■ **Extract**
"Freak" is a song by American singer and rapper Doja Cat released through Kemosabe Records and RCA Records on August 7, 2020. Originally uploaded exclusively to SoundCloud in 2018, it was repackaged and released commercially due to popular demand by fans online. The single samples the 1959 song, "Put Your Head on My Shoulder" by Paul Anka. A standalone promotional single, "Freak" received a limited vinyl release via Urban Outfitters in November 2020.

Background and release 
Prior to its re-release, "Freak" had gained popularity on the video-sharing platform TikTok, where it had been used in over 1.2 million videos. In late June 2020, Doja Cat teased multiple new songs on an Instagram live which she stated would all be released together in an upcoming project. Alongside the announcement of "Freak", Doja Cat wrote that she had released the song in order to hold her fans off while she works on "a new surprise." Both a clean and explicit version were released digitally. In November 2020, a limited edition vinyl release of the song was made available exclusively through Urban Outfitters in order to support 11/11 Singles Day.

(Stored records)
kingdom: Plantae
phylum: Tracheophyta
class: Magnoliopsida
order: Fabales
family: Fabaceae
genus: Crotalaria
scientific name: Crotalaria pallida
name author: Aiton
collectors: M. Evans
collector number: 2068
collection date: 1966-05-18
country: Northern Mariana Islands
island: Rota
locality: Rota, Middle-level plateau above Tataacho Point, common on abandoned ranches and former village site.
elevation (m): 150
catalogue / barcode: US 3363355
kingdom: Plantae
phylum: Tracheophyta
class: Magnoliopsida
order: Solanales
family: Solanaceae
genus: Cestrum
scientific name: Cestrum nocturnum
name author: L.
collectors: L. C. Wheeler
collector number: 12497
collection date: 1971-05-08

■ **Task instructions**
a – Answer these questions from the text about the song "Freak":
(i) Which 1959 song does "Freak" sample?
(ii) In how many TikTok videos had the song been used before its re-release?
(iii) Which occasion was the Urban Outfitters vinyl release meant to support?
b – Write what comes next in the text about the song "Freak," starting after its final sentence.
This material is separate from the text about the song "Freak."

■ **Per-task answers**
a –
(i) "Put Your Head on My Shoulder" by Paul Anka
(ii) Over 1.2 million
(iii) 11/11 Singles Day

b –
Credits and personnel
Recording and management
 Engineered at Lineage Studios (Los Angeles, California)
 Vocals Recorded at The Sound Factory (Los Angeles, California)
 Mastered at Bernie Grundman Mastering (Hollywood, California)
 Doja Cat Music/Prescription Songs (BMI), Yeti Yeti Yeti/WB Music Corp. (ASCAP), Cameron Bartolini Music (ASCAP), EPA Publishing/PW Ballads/Songs of Universal, Inc. (BMI), Chrysalis Standards, Inc./BMG Rights Management (BMI), Universal Music - Careers (BMI), EMI Blackwood Music, Inc. (BMI), Waters of Nazareth Publishing/Warner Geo Met Ric Music (GMR)
 Contains a sample from “Put Your Head on My Shoulder”, words and music by Paul Anka, published by EPA Publishing/PW Ballads/Songs of Universal, Inc. (BMI) and 1938 (Renewed 1986) Chrysalis Standards, Inc./BMG Rights Management (BMI)/BMG Blue (BMII) administers 100% for the World ex USA obo Paul Anka/Chrysalis Standards, Inc. (BMI), used courtesy of Paul Anka Productions, by arrangement with Primary Wave Music
 Contains a portion of the composition “Milkshake”, written by Chad Hugo and Pharrell Williams, published by Universal Music - Careers (BMI), EMI Blackwood Music, Inc. (BMI) and Waters of Nazareth Publishing/Warner Geo Met Ric Music (GMR)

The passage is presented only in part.